Material to process:
Segment Open
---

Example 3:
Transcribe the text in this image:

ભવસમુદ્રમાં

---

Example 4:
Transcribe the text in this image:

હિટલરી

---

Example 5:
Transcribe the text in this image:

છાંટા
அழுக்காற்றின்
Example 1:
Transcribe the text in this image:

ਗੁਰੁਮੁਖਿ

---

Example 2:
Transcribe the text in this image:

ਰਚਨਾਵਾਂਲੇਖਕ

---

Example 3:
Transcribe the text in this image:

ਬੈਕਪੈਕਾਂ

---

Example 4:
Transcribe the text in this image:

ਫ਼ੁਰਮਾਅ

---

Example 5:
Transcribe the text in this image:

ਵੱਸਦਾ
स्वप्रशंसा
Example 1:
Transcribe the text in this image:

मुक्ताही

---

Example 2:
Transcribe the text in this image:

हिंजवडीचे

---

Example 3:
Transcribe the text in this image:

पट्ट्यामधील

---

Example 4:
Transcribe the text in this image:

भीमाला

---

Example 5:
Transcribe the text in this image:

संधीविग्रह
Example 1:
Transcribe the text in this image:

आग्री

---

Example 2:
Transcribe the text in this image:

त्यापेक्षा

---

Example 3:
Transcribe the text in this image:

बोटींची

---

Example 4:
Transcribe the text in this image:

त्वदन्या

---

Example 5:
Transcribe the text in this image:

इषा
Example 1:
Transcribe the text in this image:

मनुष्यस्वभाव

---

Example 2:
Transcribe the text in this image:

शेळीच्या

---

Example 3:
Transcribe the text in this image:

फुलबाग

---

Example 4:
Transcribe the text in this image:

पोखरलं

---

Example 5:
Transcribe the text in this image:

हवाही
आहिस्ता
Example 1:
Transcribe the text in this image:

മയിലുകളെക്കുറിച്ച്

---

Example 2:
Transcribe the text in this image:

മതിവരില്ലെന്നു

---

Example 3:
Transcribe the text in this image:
Segment Closed
Problem description: The full set of entries must be transcribed exactly.

Task response:
---

Example 3:
Transcribe the text in this image:

ભવસમુદ્રમાં

---

Example 4:
Transcribe the text in this image:

હિટલરી

---

Example 5:
Transcribe the text in this image:

છાંટા
அழுக்காற்றின்
Example 1:
Transcribe the text in this image:

ਗੁਰੁਮੁਖਿ

---

Example 2:
Transcribe the text in this image:

ਰਚਨਾਵਾਂਲੇਖਕ

---

Example 3:
Transcribe the text in this image:

ਬੈਕਪੈਕਾਂ

---

Example 4:
Transcribe the text in this image:

ਫ਼ੁਰਮਾਅ

---

Example 5:
Transcribe the text in this image:

ਵੱਸਦਾ
स्वप्रशंसा
Example 1:
Transcribe the text in this image:

मुक्ताही

---

Example 2:
Transcribe the text in this image:

हिंजवडीचे

---

Example 3:
Transcribe the text in this image:

पट्ट्यामधील

---

Example 4:
Transcribe the text in this image:

भीमाला

---

Example 5:
Transcribe the text in this image:

संधीविग्रह
Example 1:
Transcribe the text in this image:

आग्री

---

Example 2:
Transcribe the text in this image:

त्यापेक्षा

---

Example 3:
Transcribe the text in this image:

बोटींची

---

Example 4:
Transcribe the text in this image:

त्वदन्या

---

Example 5:
Transcribe the text in this image:

इषा
Example 1:
Transcribe the text in this image:

मनुष्यस्वभाव

---

Example 2:
Transcribe the text in this image:

शेळीच्या

---

Example 3:
Transcribe the text in this image:

फुलबाग

---

Example 4:
Transcribe the text in this image:

पोखरलं

---

Example 5:
Transcribe the text in this image:

हवाही
आहिस्ता
Example 1:
Transcribe the text in this image:

മയിലുകളെക്കുറിച്ച്

---

Example 2:
Transcribe the text in this image:

മതിവരില്ലെന്നു

---

Example 3:
Transcribe the text in this image:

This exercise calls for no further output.